17º- As fachadas da habitação apresentam acumulação de matéria vegetal, na pintura.

18º- Inexiste “pingadeira” nos elementos salientes, contribuindo para a degradação da pintura destes.

19º- É visível alguma fissuração nos elementos salientes, que formam varandas, nas fachadas sul e nascente, devido à fissuração existente ter características provenientes do assentamento ou rotação dos elementos que as apresentam, e,

20º- (…) verificam-se já fenómenos de capilaridade, provocando eflorescências junto ao rodapé, em virtude da falta de isolamento hídrico das paredes em relação ao solo ou aos pavimentos.

21º- Nos espaços envolventes da moradia, é manifesta a degradação da betumagem do revestimento cerâmico dos passeios,

22º- (...) onde se verifica uma concentração de água corrente proveniente dos tubos de queda, que desaguam directamente nos passeios, provocando a carbonatação rápida da betumagem.

23º- Existe a descarga directa das águas pluviais provenientes dos tubos de queda, no pavimento dos passeios, promovendo o alargamento dos passeios e provocando a deterioração do revestimento destes.
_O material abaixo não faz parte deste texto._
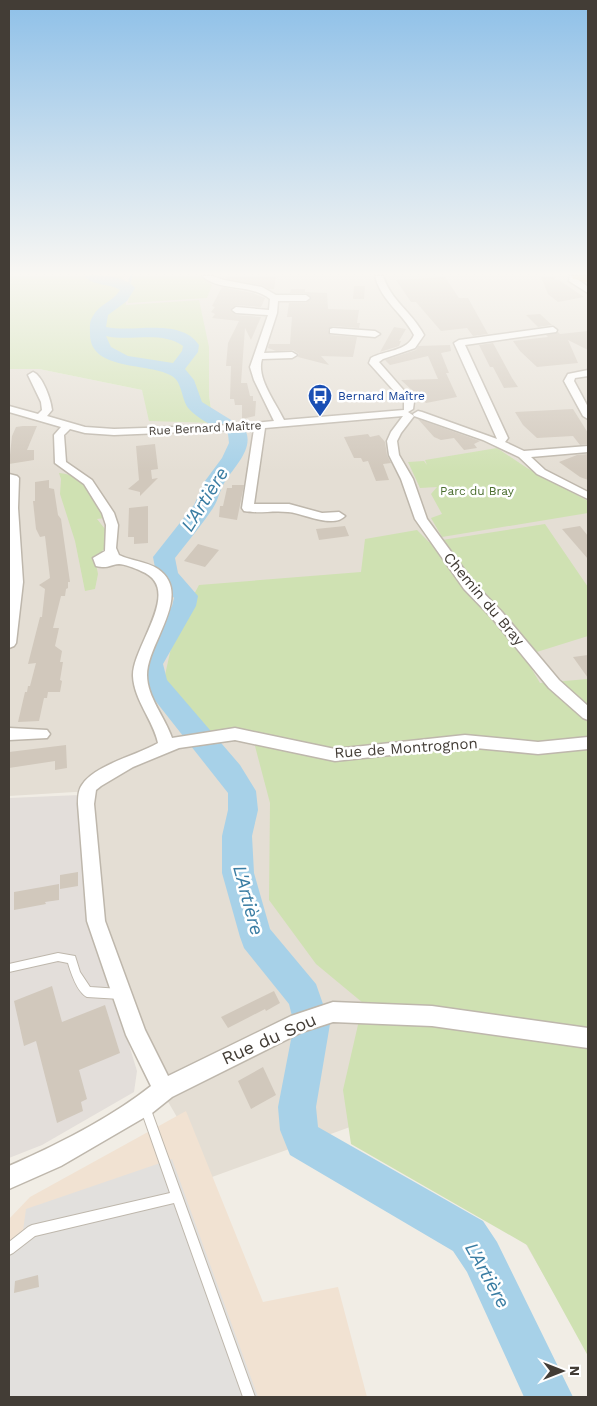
<svg xmlns="http://www.w3.org/2000/svg" width="597" height="1406" font-family="'Work Sans',sans-serif">
<style>
.residential{fill:#e4ded4}
.commercial{fill:#f1e2d2}
.industrial{fill:#e3deda}
.green{fill:#cfe1b2}
.parking{fill:#e2e0dd}
.lines{fill:none;stroke-linecap:round;stroke-linejoin:round}
.stream{stroke:#a7d1e8;stroke-width:2.5}
.river{fill:#a7d1e8;fill-rule:evenodd}
.building{fill:#d1c8bc}
.lane-casing{stroke:#beb7ac;stroke-width:2}
.street-casing{stroke:#beb7ac;stroke-width:3}
.primary-casing{stroke:#d6b16e;stroke-width:2}
.lane{fill:#fff;fill-rule:evenodd}
.street{fill:#fff;fill-rule:evenodd}
.primary{fill:#f3d59c;fill-rule:evenodd}
.labels{text-anchor:middle;stroke-width:5;stroke-linejoin:round;paint-order:stroke}
.far-transit-label{font-size:12px;fill:#164399;stroke:#fff;text-anchor:start}
.far-street-label{font-size:12px;fill:#433d36;stroke:#fff}
.far-park-label{font-size:12px;fill:#4b6e2f;stroke:#fff}
.street-label{font-size:15px;fill:#433d36;stroke:#fff}
.near-street-label{font-size:18px;fill:#433d36;stroke:#fff}
.near-water-label{font-size:19px;font-style:italic;fill:#3a7da3;stroke:#fff}
</style>
<rect width="100%" height="100%" fill="#f1ede5"/>
<path class="residential" d="M122,276H588V1352L520,1234L350,1127L212,1177L153,1076L103,911L91,791L9,796V369H39L142,390L213,422L209,395L125,305Z"/>
<path class="commercial" d="M186,1111L263,1302L338,1287L367,1397H9V1219L30,1197Z"/>
<path class="industrial" d="M79,795L94,929L137,1071L134,1092L42,1145L9,1158V798Z"/>
<g class="green">
<path d="M9,276H122L126,305L199,300L209,347V395L213,423L149,421L142,390L39,369H9Z"/>
<path d="M132,276H201L212,285L207,298L128,303Z"/>
<path d="M497,448L527,468L588,501V513L442,537L431,518L442,514L431,494L437,487L420,488L408,462L424,461L427,465L425,460Z"/>
<path d="M59,473C85,475 94,497 105,518L97,519L109,534L105,548L95,559L98,574L95,589L85,591L75,541L60,494L61,479Z"/>
<path d="M545,524L588,587V636L524,656L540,683L588,679V1033H587L588,1035V1356L527,1245L351,1144L343,1090L363,1003L316,964L269,900L270,803L251,731L186,735L163,684L175,630L199,585L361,572L365,539L417,530L429,542Z"/>
</g>
<path class="parking" d="M172,1159L258,1397H9V1242L23,1231L26,1209Z"/>
<g class="lines">
<path class="stream" d="M128,288L131,276"/>
<path class="river" d="M84,276C98,274 125,275 135,288L127,301L108,315L106,327C134,333 180,317 199,345L198,352L185,369L194,380L202,402L244,428C256,446 235,466 226,480C220,488 219,499 213,508C202,525 188,541 175,558L178,573L198,596L196,606L163,664L167,680L240,765L256,791L258,810L252,836L254,873L270,929L316,984L330,1024L316,1107L318,1127L483,1221L497,1242L573,1397H524L467,1272L453,1251L290,1155L280,1130L278,1107L294,1024L289,1004L244,948L240,937L222,873V836L228,810V793L146,689L142,683L137,664L172,606L174,598L156,573L153,557L194,505L205,481L222,458L229,443L228,434C216,427 199,420 189,409C181,400 183,383 172,376C150,362 90,372 90,334C90,328 89,321 93,316C99,304 114,301 120,290C109,283 93,286 84,276ZM106,336C131,342 161,330 183,346L182,351L173,363L128,356L111,347Z"/>
</g>
<g class="building">
<path d="M224,276H276L274,289H269L262,285L227,279Z"/>
<path d="M445,277L459,298H468L488,334L473,336L467,328L441,331L416,302H411L396,280Z"/>
<path d="M541,277H554L556,280H559L584,297L558,302L548,294Z"/>
<path d="M354,286H365L364,299H353Z"/>
<path d="M222,287L253,293L265,298L261,307L236,305L230,310L236,315L261,317L251,340L245,328L241,383H247L250,396H253V401H256L255,416L242,419V405H235L234,399H230L231,366H226L228,343L239,321L212,318L215,314L211,312L215,307L212,306Z"/>
<path d="M291,289H305V292L327,293L328,309L359,310L357,323H360L359,328L333,326L328,329L330,335L357,337L353,357L321,356L329,365L298,357L299,354L293,350L276,351L268,348L269,344H290L292,317H287L289,303H306L312,298L306,293H290Z"/>
<path d="M540,314L552,325L538,327L526,315Z"/>
<path d="M394,327L406,329L399,341H401L399,346L380,352Z"/>
<path d="M588,331V350L568,340L578,363L537,367L520,351L513,341L548,337L546,335L558,332L560,334Z"/>
<path d="M493,343L512,378L518,387L504,388L493,367H490L479,345Z"/>
<path d="M450,345L451,351L441,353L449,373H446L457,397L426,403L401,380L438,379L428,356L390,365L385,360L416,350L418,346Z"/>
<path d="M573,409L588,433V444L580,445L573,436L537,438L523,425L515,412Z"/>
<path d="M418,419L480,441L474,444L477,448L464,450L454,438L441,440L434,437Z"/>
<path d="M23,426H37L27,450H34V460L9,464L12,436L16,427Z"/>
<path d="M368,434L370,437L379,435L385,442L387,455L391,463L383,464L389,480L376,481L368,461L363,462L361,458H354L344,437Z"/>
<path d="M155,444L158,469L151,470L152,479L158,478L140,496V492L128,489L139,480L136,446Z"/>
<path d="M588,454V480L580,477L559,462L577,455Z"/>
<path d="M49,480V488L54,489L58,515L61,519L70,582H68V588L66,589L65,596H61L53,628H59L55,646L62,651L60,662H63L60,680L62,681L60,692H48L47,698H44L39,721L18,722L25,692H27L28,686H30L36,663L28,664L40,617H42L45,589L39,585L50,578L45,536L40,537L36,529L33,501H35V482Z"/>
<path d="M232,485H244L237,520L219,517L220,506H223L227,488H232Z"/>
<path d="M148,506V543L134,544V537H128L129,508Z"/>
<path d="M345,526L349,536L319,540L316,529Z"/>
<path d="M580,526L588,536V559L562,529Z"/>
<path d="M198,544L219,550L205,567L184,561Z"/>
<path d="M588,655V678L573,657Z"/>
<path d="M66,745L67,768L55,770V761L9,768V752Z"/>
<path d="M78,872V886L60,889V875Z"/>
<path d="M59,884V900L45,902L46,904L14,910V892Z"/>
<path d="M52,986L62,1022L105,1005L120,1053L79,1070L87,1099L81,1102L83,1111L57,1123L36,1041L24,1046L14,1001Z"/>
<path d="M274,991L280,1003L266,1011L265,1009L228,1028L221,1017Z"/>
<path d="M263,1067L276,1095L251,1109L238,1081Z"/>
<path d="M38,1275L39,1287L14,1293L15,1281Z"/>
</g>
<g class="lines">
<defs>
<g id="lane">
<path d="M58,953L75,956L80,972L90,987L121,989L124,991L126,994L124,997L121,999L87,997C77,992 71,973 68,963L58,961L9,972V964Z"/>
<path d="M145,1102L149,1103L150,1107L255,1397H243L174,1203L35,1236L13,1253L9,1255V1242L28,1227L32,1225L170,1193L140,1107L141,1103Z"/>
</g>
<g id="street">
<path d="M202,276H212L224,280L262,287L276,295H306L310,298L306,301H278L277,313L264,353L292,352L297,355L292,358L262,359C256,378 276,403 284,420L404,410V402L369,363L371,358C385,350 407,352 414,335C403,313 381,301 375,276H383C391,301 412,312 424,335L415,348L383,359L379,362L414,402L413,409L408,412L414,416L401,433L397,441L399,455L413,479L427,519L474,583L502,612L559,680L588,706V720L583,718L549,688L492,618L464,589L415,519L401,479L389,455L387,441L391,432L403,416L265,428L254,504H289L322,513L339,512L345,516C333,529 303,513 288,512C273,510 258,514 244,511L242,508L254,429L114,435L85,433L70,429L64,435L66,462L92,480L114,513L118,525L116,548L119,555C131,561 146,561 158,569C194,594 147,643 147,675C147,697 165,717 172,738L235,728L335,749L465,735L538,742L588,737V749L538,754L465,747L335,761L235,740L179,748L133,767L101,786L96,790L94,804L105,921L145,1030L168,1076L291,1016L333,1002L432,1006L588,1028V1048L432,1026L333,1022L302,1032L172,1097L152,1113L61,1166L9,1189V1166C55,1146 112,1117 151,1086L126,1035L87,921L78,804C78,798 78,790 82,785C94,765 138,755 158,743C153,720 134,700 133,676C132,646 185,588 141,571C135,568 124,564 119,564C109,565 108,569 96,566L93,558L105,551L106,525L102,513L84,484L55,463L54,435L61,427L9,412V406L38,414L42,410L41,402L28,375L33,372C43,376 51,400 52,410L47,416L85,427L114,429L235,425L274,421L254,380L250,367L268,315L236,313L232,310L236,307L269,310L270,299C250,283 220,292 202,276Z"/>
<path d="M570,276H578L576,278L588,287V293L569,281Z"/>
<path d="M553,327L557,330L556,332L465,345L508,438L505,442L524,451L588,446V452L531,457L545,470L588,492V499L537,474L519,457L483,440L414,416L413,414L418,411L422,412L497,439L454,343L459,340Z"/>
<path d="M333,328L375,331L380,334L375,337L330,333V329Z"/>
<path d="M588,370V376L575,378L574,381L588,407V419L583,416L564,381L568,374Z"/>
<path d="M9,474L17,476L19,478L18,508L23,582L16,643L14,646L9,648Z"/>
<path d="M9,728L47,730L50,734L47,738L9,740Z"/>
</g>
<path id="primary" d="M572,276H588V281L573,279Z"/>
</defs>
<use href="#lane" class="lane-casing"/>
<use href="#street" class="street-casing"/>
<use href="#primary" class="primary-casing"/>
<use href="#lane" class="lane"/>
<use href="#street" class="street"/>
<use href="#primary" class="primary"/>
</g>
<linearGradient id="sky" x2="0" y2="1"><stop stop-color="#8ec0e8"/><stop offset="0.58" stop-color="#f9f7f3"/><stop offset="1" stop-color="#f9f7f3" stop-opacity="0"/></linearGradient>
<rect width="597" height="472" fill="url(#sky)"/>
<defs>
<symbol id="bus-pin" viewBox="-11 -11 22 30"><path d="M0 17L-7.5 6A9.5 9.5 0 1 1 7.5 6Z" fill="#1a4fb4" stroke="#fff"/><path d="M-5-6H5V4H4V6H2V4H-2V6H-4V4H-5ZM-3.5-4V0h7V-4ZM-3.5 1.2v1.5H-2V1.2ZM2 1.2v1.5H3.5V1.2Z" fill="#fff"/></symbol>
</defs>
<g fill-rule="evenodd">
<use href="#bus-pin" x="306" y="382" width="28" height="38"/>
</g>
<g class="labels">
<g class="far-transit-label">
<text x="338" y="400">Bernard Maître</text>
</g>
<g class="far-street-label">
<text transform="translate(205 428) rotate(-3)" y="4">Rue Bernard Maître</text>
</g>
<g class="far-park-label">
<text x="477" y="495">Parc du Bray</text>
</g>
<g class="street-label">
<text transform="translate(484 599) rotate(50)" y="5">Chemin du Bray</text>
<text transform="translate(406 748) rotate(-4)" y="5">Rue de Montrognon</text>
</g>
<g class="near-street-label">
<text transform="translate(269 1039) rotate(-24)" y="6">Rue du Sou</text>
</g>
<g class="near-water-label">
<text transform="translate(204 499) rotate(-58)" y="7">L'Artière</text>
<text transform="translate(249 900) rotate(75)" y="7">L'Artière</text>
<text transform="translate(488 1275) rotate(61)" y="7">L'Artière</text>
</g>
</g>
<rect width="597" height="1406" fill="none" stroke="#433d36" stroke-width="20"/>
<g transform="translate(562 1371) rotate(90)" stroke="#ffffff" stroke-width="4" paint-order="stroke">
<path d="M0-4L9 19L0 12L-9 19Z" fill="#433d36"/>
<text y="-8" font-size="14" font-weight="bold" text-anchor="middle" fill="#433d36">N</text>
</g>
</svg>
24º- Nos muros de vedação e suporte, a pintura destes encontra-se com mau aspecto e estão degradados.

25º- O muro a norte da moradia apresenta risco de ruína.

26º- A habitação referida em 1º, em virtude do supra referido, impede a sua utilização para o fim a que se destina.

27º- Os autores denunciaram aos réus os defeitos referidos supra logo nos trinta dias que se seguiram ao seu aparecimento, quer verbalmente, quer por escrito.

28º- (…) exigindo aos réus a sua eliminação e reparação.

29º- Na sequência, o 1º réu veio verificar a existência dos defeitos e inicialmente, em Agosto 2011, colocou todo o piso da planta do rés-do-chão, da habitação dos autores, que se levantou, em virtude da intensa humidade lá existente,

30º- (…) assim como, assentou todo o azulejo da casa de banho, do rés do chão da habitação dos autores, devido ao facto de o mesmo ter estalado e soar a oco, e alguns azulejos estavam descoladas da base.

31º- Em Dezembro de 2011 foram detectadas fortes infiltrações de água na garagem da habitação dos autores, pelo que, o autor efectuou aberturas na face inferior da lage da cobertura da casa, de forma a retirar a água existente.

32º- Em 2012 começaram a surgir problemas de humidade nas casas de banho ao nível da planta do 1º andar da habitação dos autores ao que o 1º réu procedeu à pintura dos referidos tectos.

33º- Em Agosto de 2012 o 1º réu colocou grelhas à volta de toda a habitação em virtude da deficiente drenagem desses espaços, para eliminar as águas existentes no desvão sanitário.

34º- Em Novembro de 2012 o 1º réu rectificou algumas rupturas da membrana de silicone, ‘tela líquida’, na cobertura da habitação realizadas em terraços, que se apresentavam degradadas.

35º- As telas que se encontram nas coberturas da habitação, realizadas em terraços, são muito finas e pouco resistentes aos fenómenos climáticos.

36º- Os autores têm residência efectiva em França, vindo a Portugal em gozo de férias, mas nos últimos meses, evitam a sua vinda a Portugal, devido à forte tristeza dos defeitos que casa dos seus sonhos enferma.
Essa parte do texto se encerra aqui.